L.A.’s Department of City Planning (DCP) has been busy with three initiatives that have the potential to shape livability for many years to come. The three plans are for health, transportation, and, well, something that just doesn’t lend itself to a jargon-free soundbite: modernizing the zoning code.

Zoning code is the city’s set of rules that mostly determine what can be built, where it can be built, and how it’s used. It specifies various aspects of development from how tall a building can be, how much signage is allowed, what industries are allowed in what areas, and how much off-street parking is required.

Here is a sample from the current zoning code:

Off-Street Automobile Parking Requirements. A garage or an off-street automobile parking area shall be provided in connection with and at the time of the erection of each of the buildings or structures hereinafter specified, or at the time such buildings or structures are altered, enlarged, converted or increased in capacity by the addition of dwelling units, guest rooms, beds for institutions, floor area or seating capacity.  The parking space capacity required in said garage or parking area shall be determined by the amount of dwelling units, guest rooms, beds for institutions, floor area or seats so provided, and said garage or parking area shall be maintained thereafter in connection with such buildings or structures.

The new zoning code effort goes by its nickname re:code LA, billed as “A New Zoning Code for a 21st Century Los Angeles.” Of the three citywide initiatives, re:code arguably the least comprehensible to the general public and the least far along. The re:code project started in 2013 and is expected to be completed in 2017. 

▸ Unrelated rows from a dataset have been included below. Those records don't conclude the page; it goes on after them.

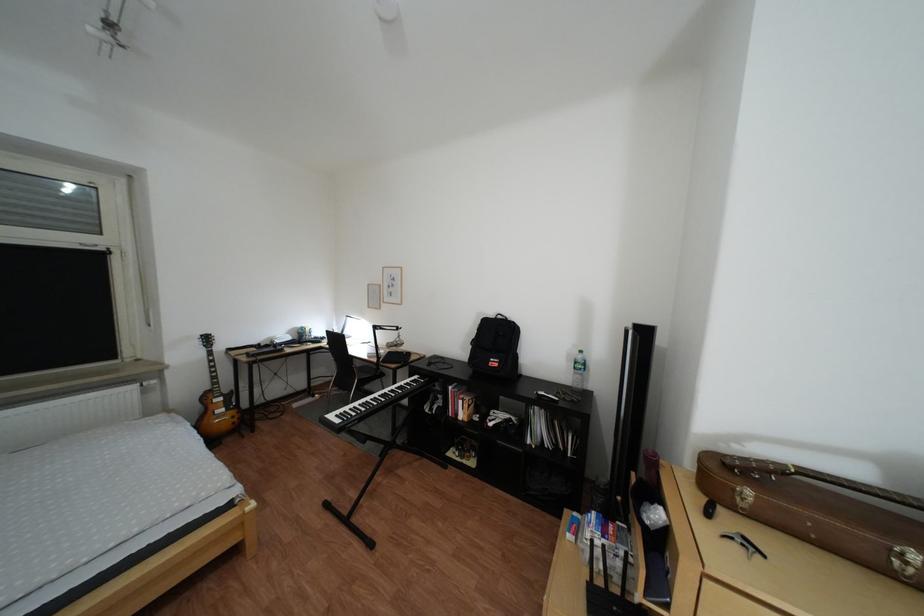
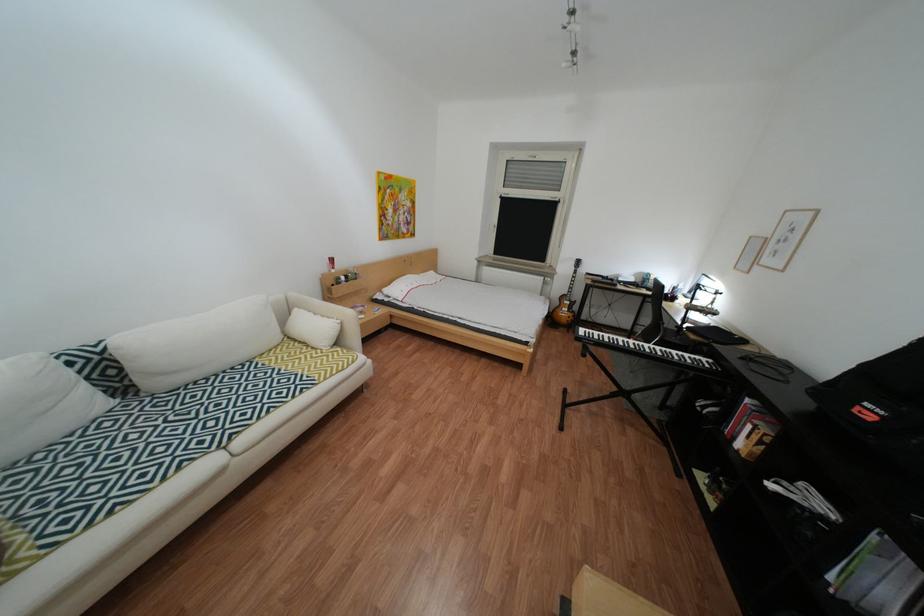
The point at (512, 366) is marked in the first image. Where is the corresponding point in the second image?

(886, 419)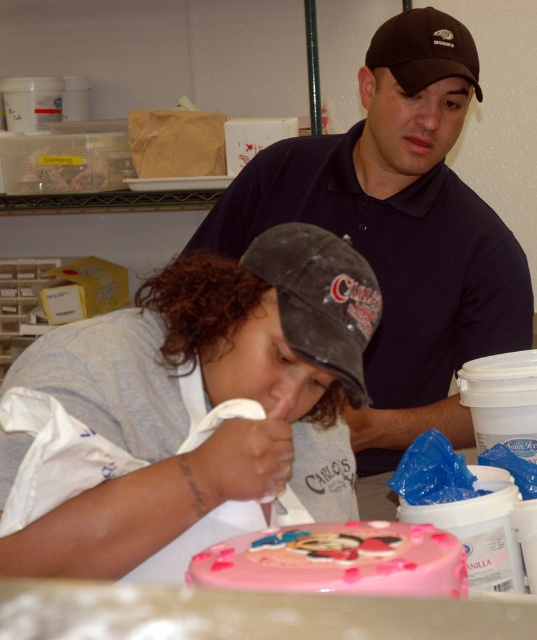
Question: Among these objects, which one is farthest from the camera?

Choices:
 (A) pink glossy cake at center
 (B) black fabric baseball cap at upper center

Answer: (B)

Question: From the image, what is the correct spatial relationship of black matte baseball cap at upper center in relation to black matte baseball cap at center?

Choices:
 (A) right
 (B) left

Answer: (A)

Question: From the image, what is the correct spatial relationship of black matte baseball cap at upper center in relation to black fabric baseball cap at upper center?

Choices:
 (A) left
 (B) right

Answer: (A)

Question: Which is nearer to the black fabric baseball cap at upper center?

Choices:
 (A) gray fabric apron at lower left
 (B) black matte baseball cap at upper center
 (C) black matte baseball cap at center

Answer: (B)

Question: From the image, what is the correct spatial relationship of gray fabric apron at lower left in relation to black fabric baseball cap at upper center?

Choices:
 (A) below
 (B) above

Answer: (A)

Question: Which object is positioned farthest from the gray fabric apron at lower left?

Choices:
 (A) black fabric baseball cap at upper center
 (B) pink glossy cake at center

Answer: (A)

From this early in the process, the final results aren’t entirely clear, but a lot of re-code work appears to be neutral; it’s mostly re-writing and re-organizing rules that are already in place. Generally, the re-write doesn’t change policy. If you work in an commercial area, re:code won’t change it into a residential area. Zoning has been established for every part of Los Angeles, and re:code generally won’t be changing what’s approved. It will add new options that can take effect later. The format will change, too. Instead of a paper pamphlet, it will be a whizbang contemporary user-friendly web-based document.

For example, if a neighborhood has too many liquor stores, the new code won’t change the number of liquor stores allowed, but may provide streamlined rules that could help limit future liquor stores. Generally, that streamlined rule wouldn’t go into effect when re:code is adopted in 2017, but would become available to be later added to local planning documents – community plans, specific plans, etc. So, don’t expect to see any re:code changes affecting your street any time soon.